For legal issues I have to thank attorney Gregg Rosen, first husband and always friend, who calmly untangled the law to fit my plot. Kudos also to the hilariously funny and smart Peter Barton, Staff Attorney at Queens Defenders, who spent hours talking to me and also gave me excellent suggestions for legal movies. And as always, thanks to my friend Hersh Katz for his spot-on and wise counsel.

Child custody issues change from state to state, so I am totally in debt to the patient, brilliant explainers-of-all-things—Ryann Kaplan, Lysne Beckwith Tate and Kimberly Green.

I had the help of the famous Poison Lady, Luci Zahray, for figuring out that foxglove was the answer to my plot, but I also made friends with emergency room veteran Charlie Goldberg, who helped me figure out symptoms and timing, and who was so funny, I wanted to talk to him for hours. Thanks also to author Ellen Meister.

Prison activist, author and friend Jean Trounstine changed my life by inviting me to the Changing Lives through Literature classes she held for women on probation. Thanks to Maria Medeiros and Priscilla, who opened up to me about their former lives in prison.
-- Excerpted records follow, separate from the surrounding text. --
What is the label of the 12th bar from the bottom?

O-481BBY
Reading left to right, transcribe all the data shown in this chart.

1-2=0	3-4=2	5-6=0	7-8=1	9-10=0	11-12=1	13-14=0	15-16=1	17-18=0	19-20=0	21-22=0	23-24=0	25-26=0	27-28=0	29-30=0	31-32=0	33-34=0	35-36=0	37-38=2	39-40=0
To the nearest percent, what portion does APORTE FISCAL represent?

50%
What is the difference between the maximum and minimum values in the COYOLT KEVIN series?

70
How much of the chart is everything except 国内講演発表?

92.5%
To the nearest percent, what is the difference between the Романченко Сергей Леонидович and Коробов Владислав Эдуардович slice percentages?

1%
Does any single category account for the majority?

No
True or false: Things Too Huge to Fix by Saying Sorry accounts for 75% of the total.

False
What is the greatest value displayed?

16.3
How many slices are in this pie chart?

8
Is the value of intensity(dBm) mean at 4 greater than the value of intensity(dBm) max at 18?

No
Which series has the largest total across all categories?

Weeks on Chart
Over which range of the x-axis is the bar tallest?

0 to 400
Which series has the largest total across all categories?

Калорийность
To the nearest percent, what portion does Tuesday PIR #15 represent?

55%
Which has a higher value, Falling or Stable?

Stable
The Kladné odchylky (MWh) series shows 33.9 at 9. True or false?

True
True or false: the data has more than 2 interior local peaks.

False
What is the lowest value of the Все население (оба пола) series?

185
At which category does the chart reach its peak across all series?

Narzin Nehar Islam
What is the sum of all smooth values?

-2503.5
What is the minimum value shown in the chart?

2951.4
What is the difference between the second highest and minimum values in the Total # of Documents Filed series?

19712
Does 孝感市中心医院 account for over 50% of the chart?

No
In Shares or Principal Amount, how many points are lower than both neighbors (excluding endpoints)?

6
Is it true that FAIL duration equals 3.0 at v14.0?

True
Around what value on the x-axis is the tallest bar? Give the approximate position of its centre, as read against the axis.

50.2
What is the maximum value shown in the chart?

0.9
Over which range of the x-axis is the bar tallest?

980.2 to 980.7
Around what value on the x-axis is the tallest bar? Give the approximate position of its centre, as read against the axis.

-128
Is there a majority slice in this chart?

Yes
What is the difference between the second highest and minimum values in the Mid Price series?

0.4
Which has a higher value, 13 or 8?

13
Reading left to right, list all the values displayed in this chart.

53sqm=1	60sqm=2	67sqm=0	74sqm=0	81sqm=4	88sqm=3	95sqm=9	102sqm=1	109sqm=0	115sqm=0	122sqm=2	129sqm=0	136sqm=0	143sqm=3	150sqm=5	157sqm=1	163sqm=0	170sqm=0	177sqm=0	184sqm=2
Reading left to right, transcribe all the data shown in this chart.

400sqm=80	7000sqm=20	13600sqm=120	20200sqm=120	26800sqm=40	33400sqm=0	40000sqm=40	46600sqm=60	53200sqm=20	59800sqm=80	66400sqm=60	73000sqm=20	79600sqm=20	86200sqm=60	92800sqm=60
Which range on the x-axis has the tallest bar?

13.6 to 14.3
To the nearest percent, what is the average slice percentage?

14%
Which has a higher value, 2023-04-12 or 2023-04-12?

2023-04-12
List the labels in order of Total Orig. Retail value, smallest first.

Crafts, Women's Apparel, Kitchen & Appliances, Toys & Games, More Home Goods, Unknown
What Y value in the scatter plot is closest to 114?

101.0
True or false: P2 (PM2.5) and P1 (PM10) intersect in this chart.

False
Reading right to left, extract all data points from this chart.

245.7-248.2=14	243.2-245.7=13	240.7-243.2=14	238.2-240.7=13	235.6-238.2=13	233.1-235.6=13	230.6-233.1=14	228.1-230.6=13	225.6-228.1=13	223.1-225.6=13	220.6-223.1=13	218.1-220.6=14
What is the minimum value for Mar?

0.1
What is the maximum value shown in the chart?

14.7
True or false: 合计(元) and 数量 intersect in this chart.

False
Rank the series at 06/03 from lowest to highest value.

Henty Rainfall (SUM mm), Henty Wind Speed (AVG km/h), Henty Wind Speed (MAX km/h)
Thank you, too, to the writers who read and reread my drafts. Hillary Strong, brilliant writer and beloved family, was writing her novel at the same time I was writing mine, and our long and delightful daily talks sustained me. So did Gina Sorell’s pep talks and careful readings. I also cannot thank the incredible Stephanie Gangi and Leora Skolkin-Smith enough, as well as Clea Simon, Jeff Lyons, Jean Kwok, B. A. Shapiro, and Andrea Robinson, who tamed my timeline and made it work.

And to my tribe, Thrity Umrigar, Mary Morris, Clea Simon, Sharyn November, Jane Praeger, Linda Corcoran, Robin Wolfson and Cliff Tisdell, Larry and Amy Rossman, Sally Beth Edelstein, Sara Divello, Jonathan Evison, Susan Henderson, Ilvi Dulak, Rochelle Jewell Shapiro, Nicole Bokat, Zibby Owens, Annie O’Brien, Victoria Zackheim, Pamela Klinger-Horn, Ron Block, Robin Kall, Barbara Gale, Laura Rossi, Jennifer Banash, Gina Barreca, Mary Webber O’Malley, Jessica Keener, Rachel Cantor, Bethanne Patrick, Christina Baker Kline, Dawn Tripp, Thelma Adams, Jen Pastiloff, Meg Waite Clayton, Jo Fisher, Amy Ferris, Pulpwood Queens, Carolyn Zeytoonian, Tom Frueh, Lindy Judge, Nancy Lattanzi, Jenny Halpern and Marike Jainchill.

These last few years have been crushingly hard for everyone. There were shocking way-too-early deaths and I still deeply mourn my best of friends: Jimmy Lambros, Peter J. Salzano and Jana Conn. When the pandemic hit, my whole book tour was canceled. I sent the video I had made of the speech I was to give librarians, complete with hand motions, to my team at Algonquin, who liked it so much they sent it out as a publicity tool. I invited writers to make small videos, shouting out an indie bookstore and an author, and I would feature them on my Facebook page as part of the “Nothing is Cancelled Virtual Book Tour” series. I was soon inundated! And then Jenna Blum called me asking if I needed help and A Mighty Blaze was born. We started with just the two of us flying blind, and now we have a staff of over thirty passionate volunteers, and I adore every single one, including Mark Cecil, Laura Rossi, Mary Webber O’Malley, Julie Gerstanblatt, Rachel Barenbaum, our Authors Love Bookstores team Kimberly Hensle Lowrance and Joseph Moldover. And thanks to the many writers and independent bookstores who let us interview them for A Mighty Blaze.

Thank you to the UCLA Extension Writers’ Program for their everlasting support of the writing classes I teach, and, of course, to the indie bookstores that champion writers and readers every single nanosecond.

As always, I couldn’t have written a syllable of this book without my partner-in-crime and best beloved friend and husband, Jeff Tamarkin, who made me laugh when I despaired, even as he made sure that my characters were traveling the right routes and listening to the right music. And to my favorite horror movie aficionado, my smart, creative, funny, talented son, Max Tamarkin. Love you both forever and forever.